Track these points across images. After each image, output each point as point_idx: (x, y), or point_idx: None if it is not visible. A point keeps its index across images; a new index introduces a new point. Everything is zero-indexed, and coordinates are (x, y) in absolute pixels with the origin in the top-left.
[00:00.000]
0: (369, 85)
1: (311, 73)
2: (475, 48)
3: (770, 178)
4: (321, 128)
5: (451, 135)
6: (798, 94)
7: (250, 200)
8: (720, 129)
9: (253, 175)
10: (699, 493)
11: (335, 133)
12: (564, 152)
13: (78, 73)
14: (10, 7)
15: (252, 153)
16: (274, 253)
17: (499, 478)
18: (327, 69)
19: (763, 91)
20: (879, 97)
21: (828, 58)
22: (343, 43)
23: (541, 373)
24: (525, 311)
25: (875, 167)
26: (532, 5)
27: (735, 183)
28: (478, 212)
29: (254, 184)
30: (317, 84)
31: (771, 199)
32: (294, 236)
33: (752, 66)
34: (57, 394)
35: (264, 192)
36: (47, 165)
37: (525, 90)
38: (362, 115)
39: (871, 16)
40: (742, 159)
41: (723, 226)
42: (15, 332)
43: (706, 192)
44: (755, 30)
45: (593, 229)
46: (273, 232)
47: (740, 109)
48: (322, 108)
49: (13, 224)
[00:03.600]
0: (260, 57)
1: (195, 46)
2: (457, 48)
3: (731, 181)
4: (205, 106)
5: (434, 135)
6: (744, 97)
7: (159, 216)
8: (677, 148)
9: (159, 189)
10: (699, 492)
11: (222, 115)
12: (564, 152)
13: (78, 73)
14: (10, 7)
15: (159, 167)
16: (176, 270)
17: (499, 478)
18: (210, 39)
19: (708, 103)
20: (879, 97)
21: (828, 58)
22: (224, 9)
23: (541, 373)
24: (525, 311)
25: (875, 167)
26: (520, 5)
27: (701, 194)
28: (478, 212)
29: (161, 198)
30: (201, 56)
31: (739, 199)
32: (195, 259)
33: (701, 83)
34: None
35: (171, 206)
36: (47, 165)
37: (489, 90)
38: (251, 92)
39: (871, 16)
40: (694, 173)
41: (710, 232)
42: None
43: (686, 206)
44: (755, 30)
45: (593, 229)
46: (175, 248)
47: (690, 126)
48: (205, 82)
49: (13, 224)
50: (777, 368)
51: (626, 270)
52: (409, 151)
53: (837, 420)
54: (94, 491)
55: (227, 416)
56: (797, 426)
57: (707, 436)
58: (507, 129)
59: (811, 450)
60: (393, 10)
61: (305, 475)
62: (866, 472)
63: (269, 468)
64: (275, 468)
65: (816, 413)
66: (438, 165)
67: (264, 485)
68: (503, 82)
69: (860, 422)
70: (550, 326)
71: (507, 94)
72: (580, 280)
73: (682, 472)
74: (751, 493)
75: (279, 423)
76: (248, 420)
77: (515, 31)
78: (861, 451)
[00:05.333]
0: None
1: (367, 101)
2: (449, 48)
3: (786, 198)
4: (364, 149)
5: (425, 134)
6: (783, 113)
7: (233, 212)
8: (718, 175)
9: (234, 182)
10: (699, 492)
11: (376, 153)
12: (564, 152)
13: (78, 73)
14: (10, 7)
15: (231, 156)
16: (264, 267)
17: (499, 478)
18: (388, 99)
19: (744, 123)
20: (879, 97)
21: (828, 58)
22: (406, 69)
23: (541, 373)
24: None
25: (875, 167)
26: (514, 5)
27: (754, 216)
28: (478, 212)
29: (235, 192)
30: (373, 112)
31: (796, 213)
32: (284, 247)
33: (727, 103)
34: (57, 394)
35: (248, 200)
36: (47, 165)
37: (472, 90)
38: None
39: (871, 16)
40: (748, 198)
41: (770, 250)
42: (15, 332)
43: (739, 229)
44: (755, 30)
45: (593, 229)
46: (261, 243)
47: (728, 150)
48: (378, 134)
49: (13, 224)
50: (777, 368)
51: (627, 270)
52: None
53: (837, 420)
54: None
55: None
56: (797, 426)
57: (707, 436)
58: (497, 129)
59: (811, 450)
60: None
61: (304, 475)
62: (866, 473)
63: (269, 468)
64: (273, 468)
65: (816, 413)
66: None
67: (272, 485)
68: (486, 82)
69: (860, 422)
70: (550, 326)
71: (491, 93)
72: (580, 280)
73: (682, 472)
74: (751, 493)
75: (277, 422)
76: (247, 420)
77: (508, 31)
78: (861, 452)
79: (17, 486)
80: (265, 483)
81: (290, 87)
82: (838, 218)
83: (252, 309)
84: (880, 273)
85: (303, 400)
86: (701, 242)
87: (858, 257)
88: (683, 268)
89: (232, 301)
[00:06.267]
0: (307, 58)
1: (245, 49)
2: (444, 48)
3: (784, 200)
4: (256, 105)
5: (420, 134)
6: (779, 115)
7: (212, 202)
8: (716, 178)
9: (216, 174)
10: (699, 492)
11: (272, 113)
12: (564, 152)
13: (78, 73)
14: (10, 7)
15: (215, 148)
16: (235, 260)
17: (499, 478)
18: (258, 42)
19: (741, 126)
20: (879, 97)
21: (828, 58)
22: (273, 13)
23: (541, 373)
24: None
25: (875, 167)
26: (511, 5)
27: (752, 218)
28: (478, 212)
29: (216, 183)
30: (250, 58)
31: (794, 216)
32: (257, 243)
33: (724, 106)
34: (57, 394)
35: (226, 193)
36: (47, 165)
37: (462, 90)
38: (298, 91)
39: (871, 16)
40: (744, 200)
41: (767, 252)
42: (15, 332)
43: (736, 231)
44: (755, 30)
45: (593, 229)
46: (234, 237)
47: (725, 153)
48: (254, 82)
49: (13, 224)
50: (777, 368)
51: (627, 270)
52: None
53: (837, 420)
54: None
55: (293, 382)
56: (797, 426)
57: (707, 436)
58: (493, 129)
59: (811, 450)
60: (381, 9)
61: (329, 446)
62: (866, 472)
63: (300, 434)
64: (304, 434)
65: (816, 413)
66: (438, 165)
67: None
= = = = = = =
Aim of the task >>
Print the material once more, keeping every word as it is.

Solution below >>
Track these points across images. After each image, output each point as point_idx: (x, y), or point_idx: None if it is not visible. A point keeps its index across images; a new index introduces a new point. Everything is zero-indexed, and coordinates are (x, y) in absolute pixels with the origin in the top-left.
[00:00.000]
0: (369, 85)
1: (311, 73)
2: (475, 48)
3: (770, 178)
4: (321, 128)
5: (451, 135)
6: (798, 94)
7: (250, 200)
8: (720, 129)
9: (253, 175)
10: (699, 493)
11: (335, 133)
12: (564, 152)
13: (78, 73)
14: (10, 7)
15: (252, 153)
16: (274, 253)
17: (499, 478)
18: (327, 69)
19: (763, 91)
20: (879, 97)
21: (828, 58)
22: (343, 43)
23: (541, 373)
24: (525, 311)
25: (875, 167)
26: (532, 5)
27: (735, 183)
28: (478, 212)
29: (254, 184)
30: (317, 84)
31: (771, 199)
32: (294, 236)
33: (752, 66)
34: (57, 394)
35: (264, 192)
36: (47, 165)
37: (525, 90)
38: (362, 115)
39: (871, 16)
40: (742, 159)
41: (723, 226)
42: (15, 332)
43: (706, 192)
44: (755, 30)
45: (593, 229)
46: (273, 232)
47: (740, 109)
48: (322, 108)
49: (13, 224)
[00:03.600]
0: (260, 57)
1: (195, 46)
2: (457, 48)
3: (731, 181)
4: (205, 106)
5: (434, 135)
6: (744, 97)
7: (159, 216)
8: (677, 148)
9: (159, 189)
10: (699, 492)
11: (222, 115)
12: (564, 152)
13: (78, 73)
14: (10, 7)
15: (159, 167)
16: (176, 270)
17: (499, 478)
18: (210, 39)
19: (708, 103)
20: (879, 97)
21: (828, 58)
22: (224, 9)
23: (541, 373)
24: (525, 311)
25: (875, 167)
26: (520, 5)
27: (701, 194)
28: (478, 212)
29: (161, 198)
30: (201, 56)
31: (739, 199)
32: (195, 259)
33: (701, 83)
34: None
35: (171, 206)
36: (47, 165)
37: (489, 90)
38: (251, 92)
39: (871, 16)
40: (694, 173)
41: (710, 232)
42: None
43: (686, 206)
44: (755, 30)
45: (593, 229)
46: (175, 248)
47: (690, 126)
48: (205, 82)
49: (13, 224)
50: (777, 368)
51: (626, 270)
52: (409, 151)
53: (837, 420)
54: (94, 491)
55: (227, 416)
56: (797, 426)
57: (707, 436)
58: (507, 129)
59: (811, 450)
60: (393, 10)
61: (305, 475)
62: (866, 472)
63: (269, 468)
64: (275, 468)
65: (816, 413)
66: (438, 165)
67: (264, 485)
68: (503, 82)
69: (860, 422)
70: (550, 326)
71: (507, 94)
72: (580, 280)
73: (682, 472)
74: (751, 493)
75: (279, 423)
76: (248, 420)
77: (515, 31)
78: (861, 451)
[00:05.333]
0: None
1: (367, 101)
2: (449, 48)
3: (786, 198)
4: (364, 149)
5: (425, 134)
6: (783, 113)
7: (233, 212)
8: (718, 175)
9: (234, 182)
10: (699, 492)
11: (376, 153)
12: (564, 152)
13: (78, 73)
14: (10, 7)
15: (231, 156)
16: (264, 267)
17: (499, 478)
18: (388, 99)
19: (744, 123)
20: (879, 97)
21: (828, 58)
22: (406, 69)
23: (541, 373)
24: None
25: (875, 167)
26: (514, 5)
27: (754, 216)
28: (478, 212)
29: (235, 192)
30: (373, 112)
31: (796, 213)
32: (284, 247)
33: (727, 103)
34: (57, 394)
35: (248, 200)
36: (47, 165)
37: (472, 90)
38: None
39: (871, 16)
40: (748, 198)
41: (770, 250)
42: (15, 332)
43: (739, 229)
44: (755, 30)
45: (593, 229)
46: (261, 243)
47: (728, 150)
48: (378, 134)
49: (13, 224)
50: (777, 368)
51: (627, 270)
52: None
53: (837, 420)
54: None
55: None
56: (797, 426)
57: (707, 436)
58: (497, 129)
59: (811, 450)
60: None
61: (304, 475)
62: (866, 473)
63: (269, 468)
64: (273, 468)
65: (816, 413)
66: None
67: (272, 485)
68: (486, 82)
69: (860, 422)
70: (550, 326)
71: (491, 93)
72: (580, 280)
73: (682, 472)
74: (751, 493)
75: (277, 422)
76: (247, 420)
77: (508, 31)
78: (861, 452)
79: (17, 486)
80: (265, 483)
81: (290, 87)
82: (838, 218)
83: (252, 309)
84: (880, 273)
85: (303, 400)
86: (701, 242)
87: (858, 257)
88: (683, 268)
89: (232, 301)
[00:06.267]
0: (307, 58)
1: (245, 49)
2: (444, 48)
3: (784, 200)
4: (256, 105)
5: (420, 134)
6: (779, 115)
7: (212, 202)
8: (716, 178)
9: (216, 174)
10: (699, 492)
11: (272, 113)
12: (564, 152)
13: (78, 73)
14: (10, 7)
15: (215, 148)
16: (235, 260)
17: (499, 478)
18: (258, 42)
19: (741, 126)
20: (879, 97)
21: (828, 58)
22: (273, 13)
23: (541, 373)
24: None
25: (875, 167)
26: (511, 5)
27: (752, 218)
28: (478, 212)
29: (216, 183)
30: (250, 58)
31: (794, 216)
32: (257, 243)
33: (724, 106)
34: (57, 394)
35: (226, 193)
36: (47, 165)
37: (462, 90)
38: (298, 91)
39: (871, 16)
40: (744, 200)
41: (767, 252)
42: (15, 332)
43: (736, 231)
44: (755, 30)
45: (593, 229)
46: (234, 237)
47: (725, 153)
48: (254, 82)
49: (13, 224)
50: (777, 368)
51: (627, 270)
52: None
53: (837, 420)
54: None
55: (293, 382)
56: (797, 426)
57: (707, 436)
58: (493, 129)
59: (811, 450)
60: (381, 9)
61: (329, 446)
62: (866, 472)
63: (300, 434)
64: (304, 434)
65: (816, 413)
66: (438, 165)
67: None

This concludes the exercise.